“When you think you’re good,” Sam continued, “come over on the slide some night and I’ll give you a few lessons on ski jumping.”

The fellows winked at one another. If they could ever get Reed Markham on the slide it would be the greatest sport ever. There was no doubt about it—he would be a riot. They could just see him now, his first time down the snow chute, speeding up the incline and floundering off into space! What a howl!

“Yes,” urged Tom Carrow, one of Sam’s friends and closest rival in the ski jump. “Or, better yet—perhaps you can show us something?”

“I doubt that,” said Reed, bitingly, “you fellows know all that’s to be known!”

And when he walked off, it was Sam who, looking after him, remarked: “There goes the queerest duck I’ve ever met. He’s got spunk, though. Now what the deuce do you suppose he’s taking up skiing for? With that superior attitude of his, I should think he’d consider skiing beneath him just because we go in for it!”

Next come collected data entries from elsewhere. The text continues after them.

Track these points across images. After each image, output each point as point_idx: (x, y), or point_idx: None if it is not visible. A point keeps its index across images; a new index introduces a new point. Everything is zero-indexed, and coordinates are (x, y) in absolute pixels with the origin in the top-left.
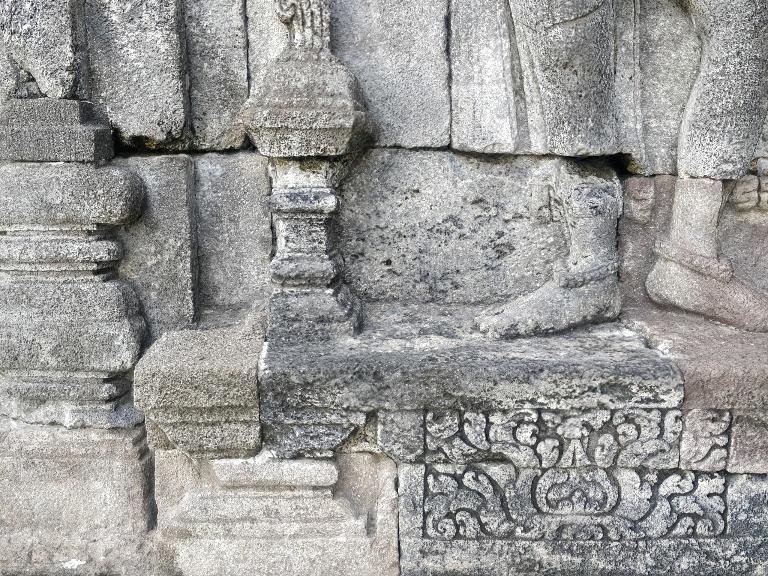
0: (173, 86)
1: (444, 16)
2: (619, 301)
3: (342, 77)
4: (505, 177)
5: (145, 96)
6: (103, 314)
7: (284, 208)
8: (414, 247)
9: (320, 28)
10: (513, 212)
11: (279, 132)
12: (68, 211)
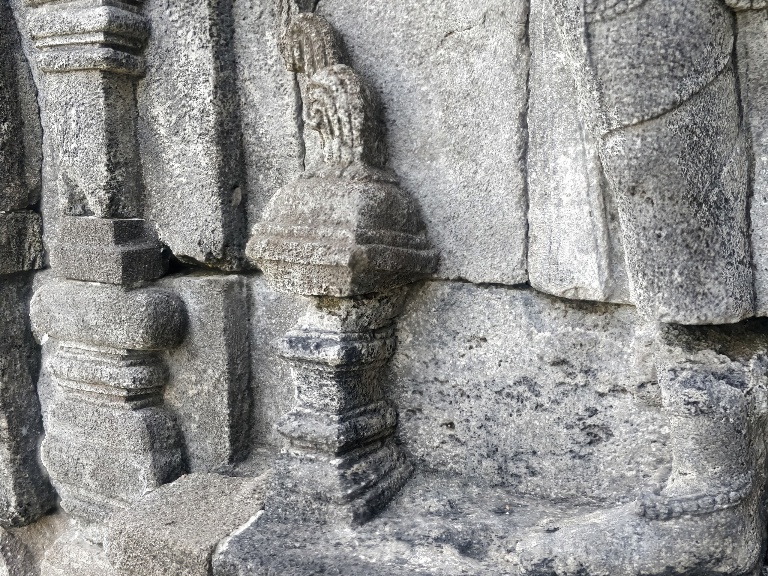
0: (212, 203)
1: (519, 113)
2: (750, 549)
3: (354, 200)
4: (602, 332)
5: (188, 213)
6: (130, 444)
7: (285, 355)
8: (479, 412)
9: (350, 137)
10: (610, 383)
11: (280, 265)
12: (102, 334)
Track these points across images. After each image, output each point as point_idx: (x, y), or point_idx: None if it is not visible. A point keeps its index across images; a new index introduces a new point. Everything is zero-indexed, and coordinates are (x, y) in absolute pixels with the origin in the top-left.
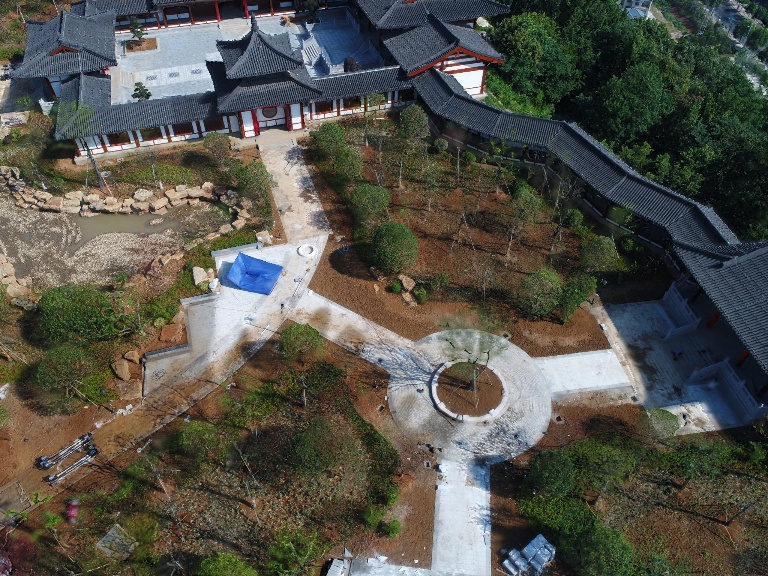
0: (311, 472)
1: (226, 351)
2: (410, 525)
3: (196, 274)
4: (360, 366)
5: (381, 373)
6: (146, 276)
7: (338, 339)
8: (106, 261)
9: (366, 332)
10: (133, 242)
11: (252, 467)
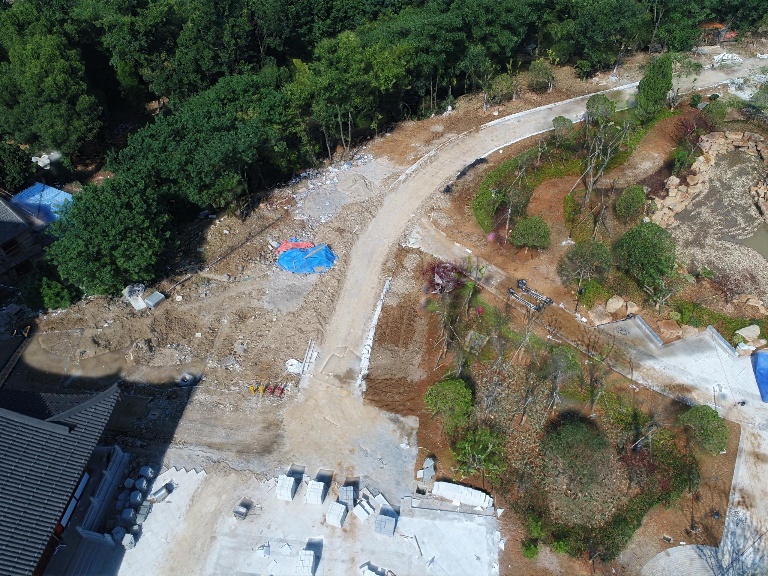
0: (553, 446)
1: (671, 376)
2: (541, 573)
3: (749, 329)
4: (713, 509)
5: (715, 535)
6: (723, 292)
7: (740, 482)
8: (727, 263)
9: (767, 514)
10: (763, 275)
11: (557, 417)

Efforts to discover Reed’s possible intentions from Coach Turner proved unavailing.

“Reed is preparing for a climactic change which he expects is going to effect Georgia in the next half century,” the recreational director explained, in all apparent seriousness. “When Georgia’s first big snow comes, Reed hopes to lead his oppressed people from the wilderness...!”

“Applesauce!” branded the inquisitive group about the Coach.

“What if it is?” grinned the director. “I like applesauce.”